Quell’enorme nave reclinata su un fianco è un’immagine troppo evocativa. Non si può evitare, di fronte all’ennesima madornale figuraccia del nostro paese di fronte al mondo intero, di ergerla a simbolo della nostra Italia e del momento che stiamo vivendo. Un momento fatto da tanti piccoli quotidiani eroi (quei tanti Luigi delle Bicocche che cantava Caparezza) impegnati a salvarsi sperando anche, per innata e incancellabile onestà d’animo, di salvare tutti gli altri e pochi grandissimi, enormi, incommensurabili imbecilli che coi loro atteggiamenti fanno colare a picco tutto e vanificano ogni sforzo in senso opposto.
Se davvero è andata come ce la stanno raccontando i Tg gli elementi per questo parallelo ci sono tutti. Si tratterebbe di un incidente avvenuto per imperizia unita a eccesso di sboronaggine, con la rotta modificata in barba a quanto concesso solo per fare la clacsonata non si è capito a chi e forse per far vedere che ci s’ha la barca bella grossa e se volete vi ci si fa fare un giro (basta che pagate).

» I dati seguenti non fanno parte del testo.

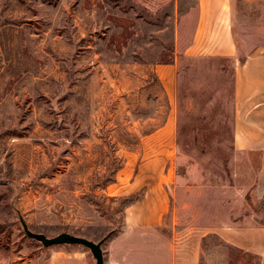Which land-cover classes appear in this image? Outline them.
I'll list each match as a JSON object with an SVG mask.
<instances>
[{
	"label": "rangeland",
	"instance_id": "1",
	"mask_svg": "<svg viewBox=\"0 0 264 264\" xmlns=\"http://www.w3.org/2000/svg\"><path fill=\"white\" fill-rule=\"evenodd\" d=\"M196 7L0 0V264L96 263L21 219L49 237H107L104 264H171L175 233L195 222L264 223L261 159L235 142V60L184 53ZM236 30L248 51L264 43V6L242 2ZM256 255L209 234L198 264Z\"/></svg>",
	"mask_w": 264,
	"mask_h": 264
},
{
	"label": "crops",
	"instance_id": "2",
	"mask_svg": "<svg viewBox=\"0 0 264 264\" xmlns=\"http://www.w3.org/2000/svg\"><path fill=\"white\" fill-rule=\"evenodd\" d=\"M242 2L259 3L264 6V0H197V18L190 43L184 49V53L196 57H225L235 60L236 98L239 109L235 142L239 149L248 150L250 158L258 155L261 159L258 172L262 187L264 43L248 51L247 47L253 36L250 40L241 35L239 38L236 24L239 22ZM260 12L255 14H261ZM242 49L245 50V56L240 58ZM164 69L172 68L169 64ZM253 144L258 146L255 147ZM175 234L180 236V240L173 246L171 264H198L202 241L209 234H217L233 246L259 255L260 264H264V223L253 222L251 218H244L240 223L226 219L209 220L207 225H197L195 222L191 226L179 229ZM62 260L69 261V258Z\"/></svg>",
	"mask_w": 264,
	"mask_h": 264
},
{
	"label": "water",
	"instance_id": "3",
	"mask_svg": "<svg viewBox=\"0 0 264 264\" xmlns=\"http://www.w3.org/2000/svg\"><path fill=\"white\" fill-rule=\"evenodd\" d=\"M21 222L26 235L41 242L44 246L48 247L53 244H82L91 250L93 257L96 260L95 264H104V252L102 246L107 237H104L99 241H93L69 232H62L56 236L49 237L44 233L32 231L23 219H21Z\"/></svg>",
	"mask_w": 264,
	"mask_h": 264
},
{
	"label": "trees",
	"instance_id": "4",
	"mask_svg": "<svg viewBox=\"0 0 264 264\" xmlns=\"http://www.w3.org/2000/svg\"><path fill=\"white\" fill-rule=\"evenodd\" d=\"M131 202H133V200H130ZM256 257H257V255H256Z\"/></svg>",
	"mask_w": 264,
	"mask_h": 264
}]
</instances>
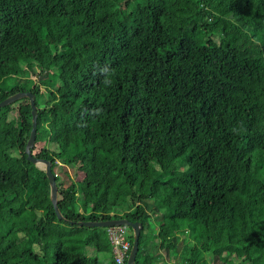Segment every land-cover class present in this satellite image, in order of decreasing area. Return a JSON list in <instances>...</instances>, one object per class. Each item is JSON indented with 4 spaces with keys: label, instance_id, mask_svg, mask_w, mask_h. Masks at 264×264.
<instances>
[{
    "label": "trees",
    "instance_id": "1",
    "mask_svg": "<svg viewBox=\"0 0 264 264\" xmlns=\"http://www.w3.org/2000/svg\"><path fill=\"white\" fill-rule=\"evenodd\" d=\"M19 92L63 220L28 99L0 108V264H116L77 225L114 219L142 225L135 264H264V0H0Z\"/></svg>",
    "mask_w": 264,
    "mask_h": 264
},
{
    "label": "water",
    "instance_id": "2",
    "mask_svg": "<svg viewBox=\"0 0 264 264\" xmlns=\"http://www.w3.org/2000/svg\"><path fill=\"white\" fill-rule=\"evenodd\" d=\"M28 99L30 109H31V131L25 147L26 159L28 162L32 163L35 167L40 169L45 173L48 180L50 189V201L53 206L54 212L58 220H63V216L60 213L58 207V187L55 179V175L51 170V162L35 157L33 154V147L35 145L36 138V126H37V108L35 106V96L30 92L15 93L10 97L6 98L0 102V108L8 106L18 100ZM79 227L85 228H109V227H125L130 228L132 231L133 242L132 246L126 260V264H135V258L139 249V236L142 230V225L140 223H132L127 219H114L109 221H88V222H77Z\"/></svg>",
    "mask_w": 264,
    "mask_h": 264
},
{
    "label": "built area",
    "instance_id": "3",
    "mask_svg": "<svg viewBox=\"0 0 264 264\" xmlns=\"http://www.w3.org/2000/svg\"><path fill=\"white\" fill-rule=\"evenodd\" d=\"M108 237L116 264H123L129 250V244L125 239V228L120 226L108 228Z\"/></svg>",
    "mask_w": 264,
    "mask_h": 264
},
{
    "label": "rangeland",
    "instance_id": "4",
    "mask_svg": "<svg viewBox=\"0 0 264 264\" xmlns=\"http://www.w3.org/2000/svg\"><path fill=\"white\" fill-rule=\"evenodd\" d=\"M37 80H39V77H37L36 78ZM43 83H48V77H44V80H43ZM41 144L40 145H37L36 147H34V151H33V154L35 155L36 153H38L39 152V150L41 149ZM18 164V162L17 161H13V165H17ZM58 168H57V173H63V172H66L67 170V167H65V165H62L61 163H58ZM68 178L69 179H71L72 177H71V175L69 174L68 175ZM59 194V193H58ZM58 199H59V197H58ZM121 227V226H120ZM109 228H111V227H109ZM123 228H125V227H123ZM107 229V236H108V228H106ZM129 232V230H128V228L126 229L125 228V239H126V233H128ZM43 237H47L46 235H44ZM108 239H109V237H108ZM126 241H127V239H126ZM110 242V241H109ZM128 242V241H127ZM128 244H129V250H128V252H127V255L125 256V258H124V260L126 261L127 260V258H128V255H129V252H130V249H131V246L132 245H130V243L128 242ZM149 247H151V248H153V252H156V253H160L161 252V247H160V243L158 242L156 245L155 244H152V242H150L149 243ZM163 253V252H162ZM103 255V257L105 256L104 254H102ZM172 259V258H171ZM207 260H209V257H207ZM164 262V260L162 261H159L158 263H154V264H164L163 263ZM168 261L166 260L165 261V263H167ZM210 263V262H209ZM126 264V263H125Z\"/></svg>",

Un Love Boat venuto male, l’estrema ratio della civiltà dell’apparire, l’enorme giocattolone del vano divertimento che di colpo si rompe, l’apoteosi del lusso (una nave di 300 metri…) che crolla su sè stessa rivelando le sue fondamenta d’argilla, come il finto-ricco che ostenta un SUV grazie al leasing
Devastante anche la prova dei giornalisti, surclassati dalla concorrenza straniera, sia sui tempi che sui contenuti.
E così l’Italia imbarca acqua e si reclina sempre più sul fianco. Cerca di consolarsi con l’opera dei salvatori e di quei piccoli eroi che, dentro a quella nave, in mezzo al caos, alla disperazione e (pare) la disorganizzazione, hanno salvato centinaia di vite umane per semplice senso di responsabilità e altruismo.
Ed ecco che ci attacchiamo alla fune che ci lancia questa brava gente e cerchiamo di resistere, sperando nell’arrivo di quell’argano a motore che voleva Daniele Silvestri per tirarsi su.